The year “2019, for pedestrian collisions, was not a good year for us,” Calvert said, “and definitely shows the need to move forward with the citywide pedestrian plan in the same spirit as the bicycle transportation plan because we have seen a decline and stabilization of those.”
In some locations, Calvert noted, it may be appropriate to actually remove right-turn lanes to stymy motorists inclined to thoughtlessly engage a turn with pedestrians on a collision course. Though that would ensure occasional pileups of vehicles waiting in a travel lane, slowing down those travel lanes ultimately is a Vision Zero goal.
One-way streets may also be a consideration in some cases, Calvert added, though those often encourage speedy motor travel.
“Yes, it does assist in moving automobiles faster, at times,” he added. “What it also does is create a more hostile environment for multiple modes of transportation, including bicyclists and pedestrians.”
Councilwoman Paula Devine said she has recommended some one-way streets in the past — Doran and Louise streets, she said — and hoped to continue exploring them as the city considers roadway changes later this year.
“One-way streets have been my bailiwick for six years, since I’ve been on this council,” she said. “Hopefully, maybe this summer we can get to that. Mr. Calvert is making a really good argument against one-way streets, I have to say, but I still think it’s worth looking into.”

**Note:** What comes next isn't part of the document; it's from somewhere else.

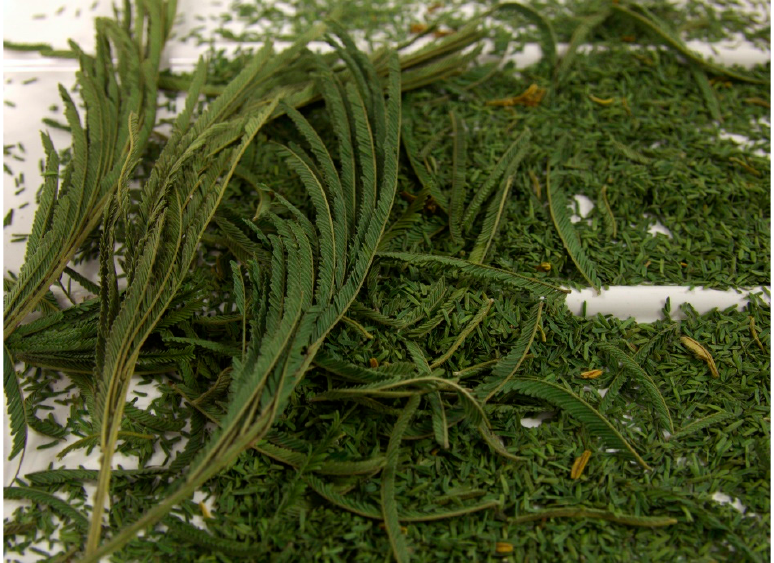
Figure 1. Oven-dried Acacia dealbata leaves.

Of course, in the quest to make a more walkable city, Calvert said it won’t be just the safety infrastructure that manifests the change.

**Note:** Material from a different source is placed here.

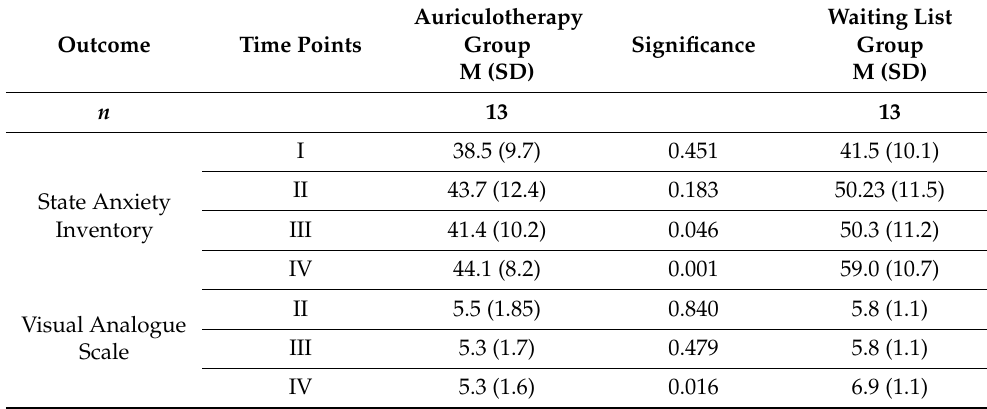
Table 2. Outcome of the investigation data by independent samples t -test given as mean ± standard deviations of anxiety levels measured by the Staite Anxiety Inventory Visual Analogue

“While we can do all the safety improvements that we need to make it a safer environment, the experience is what’s going to encourage people to walk more as well,” he said. “Not just how safe it is, but is it an enjoyable experience? Is it a walk that someone wants to take?”

Bicycle Transportation Plan
In crafting those pedestrian plans, the city is expected to lean into what made its bicycle infrastructure planning so successful, and also continue implementing the bike improvements.
“The purpose of this plan is to create a network of routes — rather than just discreet lanes, discreet facilities — that allows our residents and our users to be able to go north-south-east-west,” Calvert said, “and move from employment centers to commercial centers to residential centers with a connected network of bicycle facilities.”
Though the full transportation plan, which was crafted in 2012, has not been implemented, the pieces of it that have have “in our opinion, worked effectively” Calvert said. These pieces include dedicated bike pathways such as the Glendale Narrows Riverwalk and the “sharrows” that delineate bike lanes that share roadways with vehicles.
Calvert pointed out that 2012 was a peak year for bike collisions in Glendale.
“We have seen a steady decline since then,” he said. “Granted, 2019 went up slightly compared to 2018, but was still below 2017 — really, below every year’s level with the exception of 2018. We do believe that the work that was put forth in that plan…has done what it’s intended to do.”
The age of the plan will necessitate updates to certain facets, but Calvert said those would happen when funding and time became available for the individual projects. It was clear from council comments that the sharrows would have to be rethought.
“It might have been good at the time, but it’s really out of date and not what a city like Glendale deserves,” Councilman Dan Brotman said. “We’ve got, what, 60% of our infrastructure right now as sharrows? I strongly feel sharrows on high-speed roads are not bicycle infrastructure. It’s extremely dangerous riding down those roads, sharrow or no sharrow.”
Added Councilman Ardy Kassakhian: “I don’t want to seem Pollyannaish and think we’re going to live in a culture like Denmark where we’re going to have more bikes than cars. I think we’re maybe a ways away from that but we can certainly make the bicyclists that we have now much safer. Sharrows seem to be a target marker for some drivers, unfortunately.”